The rs3803662 SNP, associated with breast cancer in European and Asian ancestry populations, was not associated with risk of breast cancer in the BWHS population. Further, no evidence of association was found with any of the subtypes of breast cancer defined by ER and PR status. In African American women from the Multiethnic Cohort study, the T-allele was associated with lower risk of breast cancer, an association opposite in direction to the results from other ethnic groups (2). However, in a recent study by Zheng et al. (5) in African American women of the Southern Community Cohort Study and the Nashville Breast Health Study, there was no significant association between the rs3803662 SNP and risk of breast cancer, in concordance with our present results. It is noteworthy that the study by Zheng et al. (5) also included 7 SNPs in the TOX3 gene that are in high LD (r2 ≥ 0.8) with rs3803662 in Europeans, and none of these polymorphisms was associated with risk of breast cancer. However, such a small number of SNPs is not enough to cover the genetic variation across the TOX3/LOC643714 region in African Americans. These two studies suggest that the causal variant in the TOX3/LOC643714 locus is not tagged by the rs3803662 SNP in African Americans. Our results suggest that causal variant(s) are not located in the TOX3 gene but rather in the LOC643714 locus. Consistent with our results, an ongoing fine-mapping excluded the coding region of the TOX3 gene using 2,270 breast cancer cases and 2,280 controls in an European population from the United Kingdom and narrowed the associated region from the 5’ end of the TOX3 gene through the 3’ end of the LOC643714 locus (21). At the time of this writing, no function is known for the LOC643714 gene. According to Entrez Nucleotide and based on computational analysis the LOC643714 locus codes for a small mRNA of 1028 base-pairs that would be translated into a hypothetical protein of 55 amino acids (22).
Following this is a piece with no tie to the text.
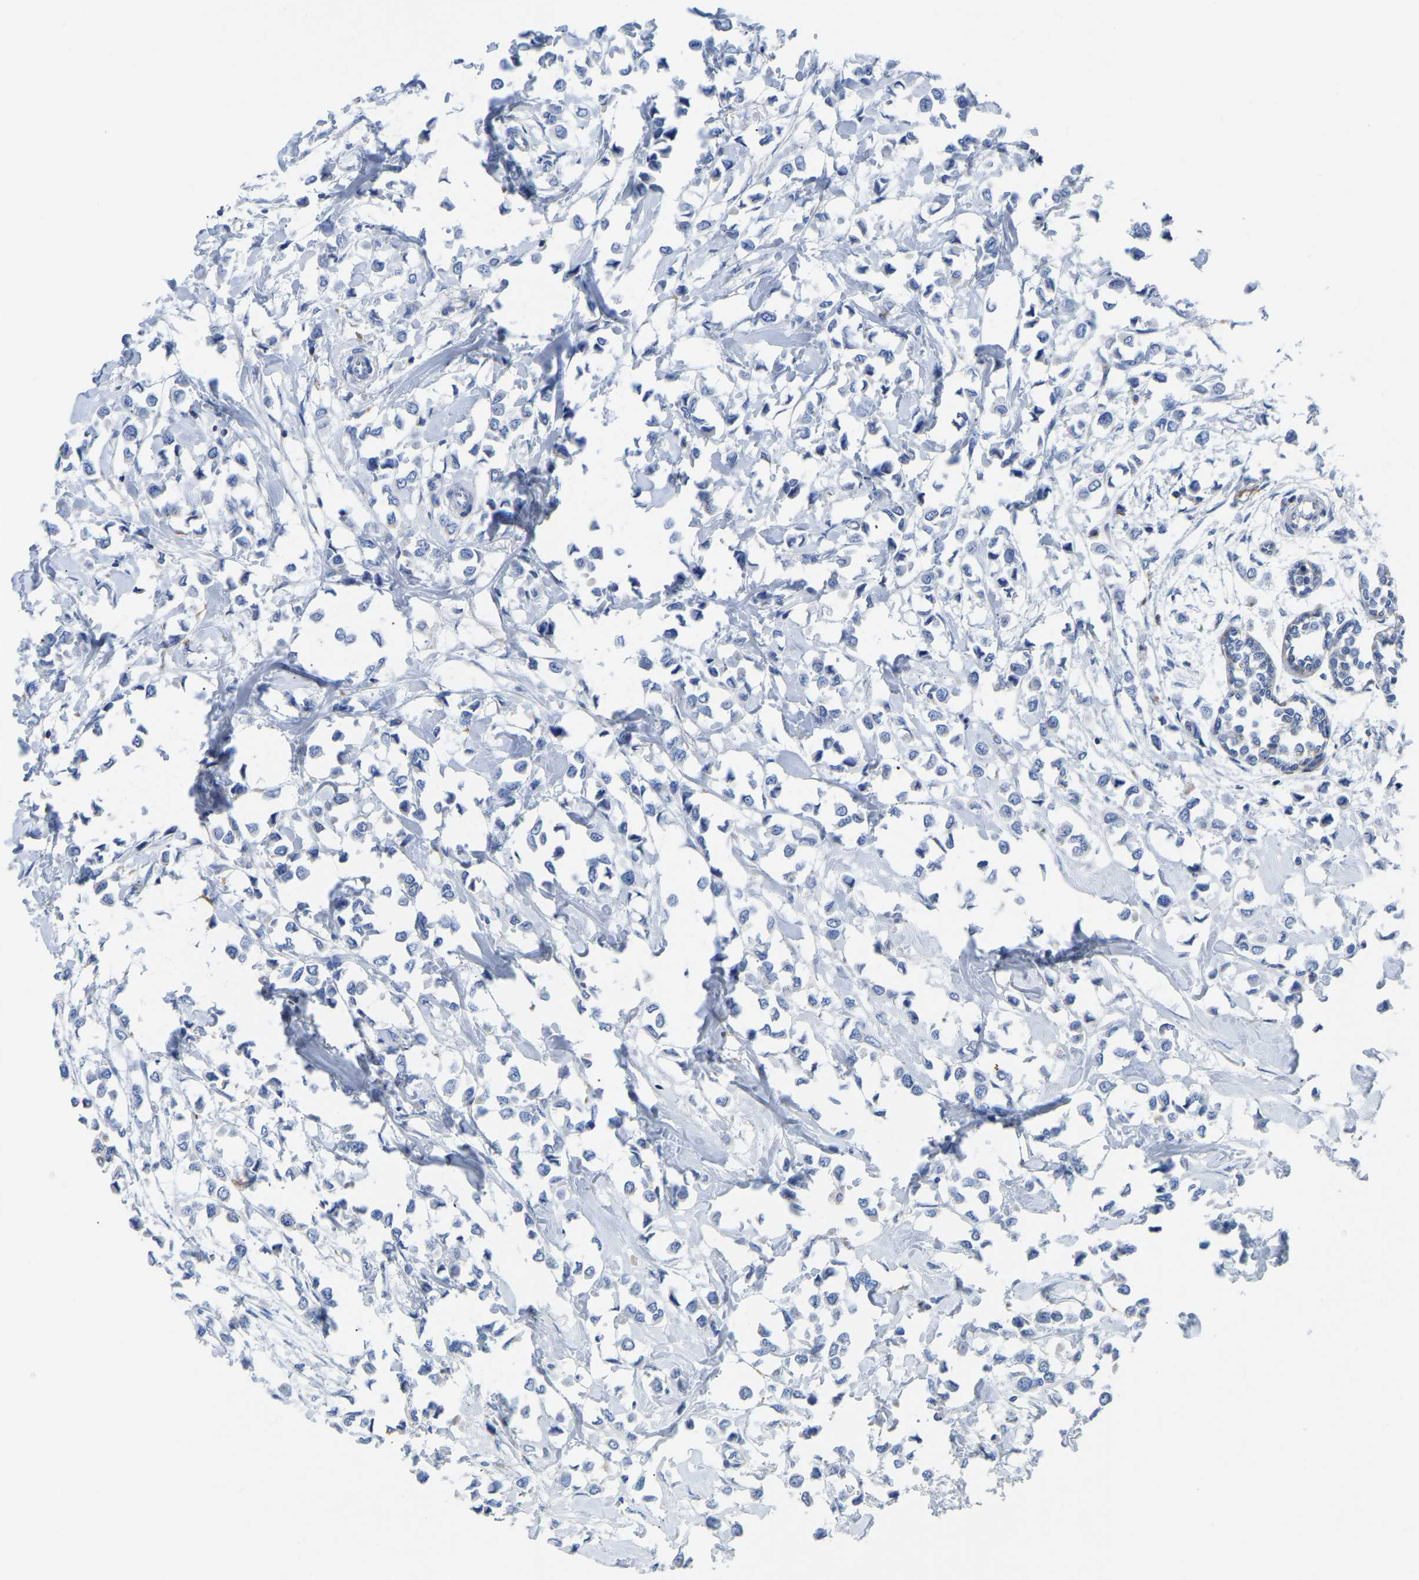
{"staining": {"intensity": "negative", "quantity": "none", "location": "none"}, "tissue": "breast cancer", "cell_type": "Tumor cells", "image_type": "cancer", "snomed": [{"axis": "morphology", "description": "Lobular carcinoma"}, {"axis": "topography", "description": "Breast"}], "caption": "The IHC histopathology image has no significant positivity in tumor cells of breast cancer (lobular carcinoma) tissue.", "gene": "ETFA", "patient": {"sex": "female", "age": 51}}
Although we used ancestral informative markers to estimate European admixture proportions, residual confounding due to population stratification might still be present. While we cannot completely rule out the presence of residual confounding, we think its effects, if any, on the present results are negligible. First, the selected AIMs provided us with estimates of European ancestry highly correlated with estimates using 1,536 AIMs distributed throughout the genome. Also, the present estimates of European admixture are similar to those reported from other African American populations (11, 23, 24). Control for European admixture removed the major source of confounding due to population stratification. Although more subtle population stratification may still exist, the extra adjustment for a third or even a fourth subpopulation as identified by the Structure software did not materially change our odds ratio estimates. We also note that we adjusted for geographical region of residence and birthplace, therefore reducing potential confounding due to population stratification.
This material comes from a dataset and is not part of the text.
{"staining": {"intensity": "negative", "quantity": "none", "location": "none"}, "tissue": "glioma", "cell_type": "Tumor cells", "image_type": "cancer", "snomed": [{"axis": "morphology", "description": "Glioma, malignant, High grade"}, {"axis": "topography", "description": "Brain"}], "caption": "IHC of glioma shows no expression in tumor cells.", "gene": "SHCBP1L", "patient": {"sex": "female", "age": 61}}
In summary, our present results provide evidence that the TOX3/LOC643714 locus may contribute to the genetic susceptibility of breast cancer in African ancestry populations. The newly identified genetic variants located in the LOC643714 gene may be tagging the same causal variant. These findings help to narrow the localization of the causal variant(s) in the TOX3/LOC643714 region.

Supplementary Material


We thank the Black Women’s Health Study participants for their continuing participation in this research effort. We also thank Dr. Clint Baldwin of Boston University for advice on genotyping and interpretation of genotype data.


This work was supported by grants R01CA058420 and R01CA098663 from the National Cancer Institute, Division of Cancer Control and Population Science (http://www.cancercontrol.cancer.gov). The Broad Institute Center for Genotyping and Analysis is supported by grant U54 RR020278 from the National Center for Research Resources (http://www.broadinstitute.org/sections/science/projects/broad/ncrr-center-genotyping-analysis).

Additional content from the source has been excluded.